Diversité culturelle


Ces objets révèlent de précieuses sources d’informations sur ceux qui les ont portés. « On perçoit des effets de mode, le Quoit brooch style1 par exemple est un décor typique du 5e siècle en Bretagne et au sud de l’Angleterre : retrouver un tel objet permet de dater la couche de sol où il a été découvert », illustre Françoise Labaune-Jean, chargée d’études à l’Inrap2 à Rennes et spécialiste du petit mobilier. Des styles, modes et matériaux qui peuvent aider à retracer les échanges entre peuples. « L’analyse chimique de la composition de perles retrouvées dans une nécropole du haut Moyen Âge à La Mézière, près de Rennes, a prouvé que certaines venaient du Sud de l’Inde, elles ont probablement voyagé par la Route de la soie », note la spécialiste.

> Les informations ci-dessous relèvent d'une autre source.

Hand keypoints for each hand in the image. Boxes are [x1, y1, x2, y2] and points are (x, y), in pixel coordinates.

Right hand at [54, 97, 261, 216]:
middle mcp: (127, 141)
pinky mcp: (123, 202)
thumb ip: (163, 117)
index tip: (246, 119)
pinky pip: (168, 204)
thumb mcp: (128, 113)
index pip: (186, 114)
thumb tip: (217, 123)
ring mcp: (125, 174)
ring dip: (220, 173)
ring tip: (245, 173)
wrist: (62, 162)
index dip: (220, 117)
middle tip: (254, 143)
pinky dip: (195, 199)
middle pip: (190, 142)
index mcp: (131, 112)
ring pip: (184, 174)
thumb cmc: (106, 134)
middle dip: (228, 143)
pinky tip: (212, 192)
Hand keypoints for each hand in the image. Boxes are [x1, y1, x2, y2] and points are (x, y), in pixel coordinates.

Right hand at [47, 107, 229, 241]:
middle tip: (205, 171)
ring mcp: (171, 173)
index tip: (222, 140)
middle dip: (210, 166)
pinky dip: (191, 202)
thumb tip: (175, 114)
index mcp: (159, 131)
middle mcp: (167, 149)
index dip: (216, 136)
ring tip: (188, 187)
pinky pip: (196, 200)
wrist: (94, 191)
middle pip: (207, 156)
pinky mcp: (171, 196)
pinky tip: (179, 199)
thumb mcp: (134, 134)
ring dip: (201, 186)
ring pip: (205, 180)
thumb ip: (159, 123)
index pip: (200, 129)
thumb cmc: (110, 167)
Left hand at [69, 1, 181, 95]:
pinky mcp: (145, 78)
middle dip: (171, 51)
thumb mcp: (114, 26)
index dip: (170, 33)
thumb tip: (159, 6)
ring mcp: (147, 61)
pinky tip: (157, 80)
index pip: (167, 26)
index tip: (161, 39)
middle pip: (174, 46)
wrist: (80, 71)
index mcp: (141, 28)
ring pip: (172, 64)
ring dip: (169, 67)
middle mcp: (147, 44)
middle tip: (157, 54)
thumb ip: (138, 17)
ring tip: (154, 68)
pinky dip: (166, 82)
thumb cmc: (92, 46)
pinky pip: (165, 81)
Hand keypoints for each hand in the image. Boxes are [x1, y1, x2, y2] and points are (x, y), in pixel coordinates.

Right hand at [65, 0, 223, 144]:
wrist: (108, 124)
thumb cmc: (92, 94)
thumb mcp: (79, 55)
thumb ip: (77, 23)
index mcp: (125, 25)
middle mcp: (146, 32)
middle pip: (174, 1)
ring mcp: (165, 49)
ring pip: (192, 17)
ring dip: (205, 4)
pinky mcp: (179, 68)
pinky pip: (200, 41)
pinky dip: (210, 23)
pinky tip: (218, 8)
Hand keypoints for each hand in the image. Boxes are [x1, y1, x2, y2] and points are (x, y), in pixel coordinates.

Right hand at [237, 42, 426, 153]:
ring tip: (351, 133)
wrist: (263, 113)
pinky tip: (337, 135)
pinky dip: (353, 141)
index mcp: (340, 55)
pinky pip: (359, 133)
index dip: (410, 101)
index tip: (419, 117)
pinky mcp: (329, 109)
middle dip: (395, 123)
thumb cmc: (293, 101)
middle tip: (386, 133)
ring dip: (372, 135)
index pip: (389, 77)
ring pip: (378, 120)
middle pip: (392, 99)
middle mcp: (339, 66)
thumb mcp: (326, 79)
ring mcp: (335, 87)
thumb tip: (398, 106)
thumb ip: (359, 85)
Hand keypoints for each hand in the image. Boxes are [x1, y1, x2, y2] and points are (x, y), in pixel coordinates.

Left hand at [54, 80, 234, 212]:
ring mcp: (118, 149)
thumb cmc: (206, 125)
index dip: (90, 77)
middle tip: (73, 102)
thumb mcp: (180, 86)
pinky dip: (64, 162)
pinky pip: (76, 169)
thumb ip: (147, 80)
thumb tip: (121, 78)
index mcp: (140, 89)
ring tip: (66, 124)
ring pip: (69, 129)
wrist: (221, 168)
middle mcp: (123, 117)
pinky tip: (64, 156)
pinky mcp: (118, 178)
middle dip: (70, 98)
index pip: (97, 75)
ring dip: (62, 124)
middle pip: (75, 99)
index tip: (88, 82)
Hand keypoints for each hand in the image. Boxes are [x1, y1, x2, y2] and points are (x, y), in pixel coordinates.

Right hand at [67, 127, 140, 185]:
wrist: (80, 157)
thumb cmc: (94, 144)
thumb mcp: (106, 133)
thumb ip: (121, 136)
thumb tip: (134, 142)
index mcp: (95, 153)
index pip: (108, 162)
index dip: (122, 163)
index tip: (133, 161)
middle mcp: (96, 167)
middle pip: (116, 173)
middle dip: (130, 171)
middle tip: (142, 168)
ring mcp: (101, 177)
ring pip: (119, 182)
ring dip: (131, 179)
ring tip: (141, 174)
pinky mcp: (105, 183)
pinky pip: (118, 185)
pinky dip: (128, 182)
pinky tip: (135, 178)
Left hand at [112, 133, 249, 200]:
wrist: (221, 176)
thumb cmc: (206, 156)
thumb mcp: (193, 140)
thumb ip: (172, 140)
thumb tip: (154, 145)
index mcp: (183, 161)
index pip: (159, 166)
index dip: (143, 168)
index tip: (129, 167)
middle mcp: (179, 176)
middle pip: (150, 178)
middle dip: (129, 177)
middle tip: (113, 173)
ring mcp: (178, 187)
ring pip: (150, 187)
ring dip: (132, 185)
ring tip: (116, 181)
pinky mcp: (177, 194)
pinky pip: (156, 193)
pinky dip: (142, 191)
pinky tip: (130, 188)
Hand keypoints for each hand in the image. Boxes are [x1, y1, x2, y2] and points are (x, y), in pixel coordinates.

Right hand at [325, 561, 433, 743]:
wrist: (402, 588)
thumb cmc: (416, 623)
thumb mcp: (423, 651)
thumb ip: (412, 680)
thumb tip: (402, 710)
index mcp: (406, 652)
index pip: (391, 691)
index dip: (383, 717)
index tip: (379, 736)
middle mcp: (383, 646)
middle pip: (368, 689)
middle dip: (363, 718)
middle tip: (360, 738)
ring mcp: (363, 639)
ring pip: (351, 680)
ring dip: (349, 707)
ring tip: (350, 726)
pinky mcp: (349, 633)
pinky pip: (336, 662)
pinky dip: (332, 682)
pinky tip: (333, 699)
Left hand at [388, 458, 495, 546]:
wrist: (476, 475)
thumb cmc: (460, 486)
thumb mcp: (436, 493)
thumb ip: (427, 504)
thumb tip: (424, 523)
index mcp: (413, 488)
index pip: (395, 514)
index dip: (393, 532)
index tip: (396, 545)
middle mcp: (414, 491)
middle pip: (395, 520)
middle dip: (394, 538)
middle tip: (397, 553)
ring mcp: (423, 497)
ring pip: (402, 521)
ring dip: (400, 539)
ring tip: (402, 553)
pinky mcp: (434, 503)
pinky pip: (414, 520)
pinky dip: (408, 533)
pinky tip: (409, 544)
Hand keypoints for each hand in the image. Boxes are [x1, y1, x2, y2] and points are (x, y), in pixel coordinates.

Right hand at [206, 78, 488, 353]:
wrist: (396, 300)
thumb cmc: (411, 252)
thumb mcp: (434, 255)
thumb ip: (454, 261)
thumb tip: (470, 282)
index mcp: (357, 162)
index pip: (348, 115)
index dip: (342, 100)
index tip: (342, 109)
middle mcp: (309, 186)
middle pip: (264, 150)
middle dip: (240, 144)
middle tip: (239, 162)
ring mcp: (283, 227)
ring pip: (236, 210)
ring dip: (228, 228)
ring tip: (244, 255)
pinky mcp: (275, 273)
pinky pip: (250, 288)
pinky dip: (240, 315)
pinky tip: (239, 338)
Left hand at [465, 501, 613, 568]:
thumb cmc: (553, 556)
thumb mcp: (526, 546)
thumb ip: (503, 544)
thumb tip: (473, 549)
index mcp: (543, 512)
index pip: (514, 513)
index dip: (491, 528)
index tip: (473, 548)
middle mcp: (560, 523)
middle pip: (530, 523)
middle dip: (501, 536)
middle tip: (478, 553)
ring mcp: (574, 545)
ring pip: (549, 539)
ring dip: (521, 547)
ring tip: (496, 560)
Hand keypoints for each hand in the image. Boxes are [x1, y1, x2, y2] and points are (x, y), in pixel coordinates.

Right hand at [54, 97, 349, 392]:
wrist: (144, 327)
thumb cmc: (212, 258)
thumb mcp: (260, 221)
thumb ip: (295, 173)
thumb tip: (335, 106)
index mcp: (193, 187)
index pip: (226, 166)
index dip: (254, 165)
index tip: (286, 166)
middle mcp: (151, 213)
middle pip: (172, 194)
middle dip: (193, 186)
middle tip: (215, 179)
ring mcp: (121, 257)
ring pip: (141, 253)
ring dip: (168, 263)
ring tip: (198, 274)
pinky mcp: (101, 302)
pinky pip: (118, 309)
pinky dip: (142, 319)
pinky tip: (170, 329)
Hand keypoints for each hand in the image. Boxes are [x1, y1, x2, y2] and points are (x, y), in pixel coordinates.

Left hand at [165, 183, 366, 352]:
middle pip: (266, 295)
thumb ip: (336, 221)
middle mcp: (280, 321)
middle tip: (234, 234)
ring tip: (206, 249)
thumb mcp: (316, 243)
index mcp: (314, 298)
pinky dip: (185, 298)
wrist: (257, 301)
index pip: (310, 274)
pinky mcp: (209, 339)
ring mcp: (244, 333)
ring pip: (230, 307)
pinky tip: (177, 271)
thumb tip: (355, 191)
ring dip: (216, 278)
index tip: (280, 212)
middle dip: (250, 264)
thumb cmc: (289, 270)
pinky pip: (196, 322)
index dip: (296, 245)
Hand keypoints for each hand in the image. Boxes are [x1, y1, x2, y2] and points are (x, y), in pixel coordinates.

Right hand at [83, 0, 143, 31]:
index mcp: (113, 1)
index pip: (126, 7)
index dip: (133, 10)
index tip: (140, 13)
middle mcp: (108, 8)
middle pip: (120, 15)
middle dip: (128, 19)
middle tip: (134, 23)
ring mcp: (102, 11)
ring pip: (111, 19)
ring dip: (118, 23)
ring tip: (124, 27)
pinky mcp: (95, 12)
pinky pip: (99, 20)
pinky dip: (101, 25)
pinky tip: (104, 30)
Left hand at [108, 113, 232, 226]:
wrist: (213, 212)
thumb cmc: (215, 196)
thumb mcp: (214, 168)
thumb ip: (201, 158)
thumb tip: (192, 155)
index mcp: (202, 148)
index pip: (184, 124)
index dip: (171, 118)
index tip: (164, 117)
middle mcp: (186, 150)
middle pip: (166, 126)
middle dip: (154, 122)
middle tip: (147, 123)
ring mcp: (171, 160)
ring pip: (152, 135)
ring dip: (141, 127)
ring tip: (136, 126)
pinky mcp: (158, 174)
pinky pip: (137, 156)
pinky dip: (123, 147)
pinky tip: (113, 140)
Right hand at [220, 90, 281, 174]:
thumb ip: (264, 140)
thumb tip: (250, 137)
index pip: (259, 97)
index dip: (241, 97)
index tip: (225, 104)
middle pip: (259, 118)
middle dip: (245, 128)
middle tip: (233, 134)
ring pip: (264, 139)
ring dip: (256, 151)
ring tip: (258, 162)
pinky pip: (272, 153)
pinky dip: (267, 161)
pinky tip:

Si les bijoux intéressent les scientifiques, c’est aussi parce qu’ils sont des indicateurs du statut de ceux qui les portaient et de l’organisation sociale d’une communauté. Ils reflètent également la diversité culturelle des territoires. En analysant les ornements portés en Europe il y a 34 000 à 24 000 ans, Solange Rigaud et son équipe ont identifié neuf entités culturelles géographiquement distinctes. « Les objets de parure codent des messages symboliques, compréhensibles par tous ceux qui partagent les mêmes affinités culturelles3 », résume la chercheuse, selon qui les objets symboliques font partie des plus instructifs pour comprendre les systèmes culturels et sociaux de nos ancêtres.

Violette Vauloup

1. Principalement sur des broches, décorées d’éléments géométriques et faisant référence à des animaux.
2. Institut national de recherches archéologiques préventives.
3. Ce qui est toujours valable aujourd’hui :
par exemple, porter une alliance indique le statut marital pour ceux qui partagent cette même référence culturelle.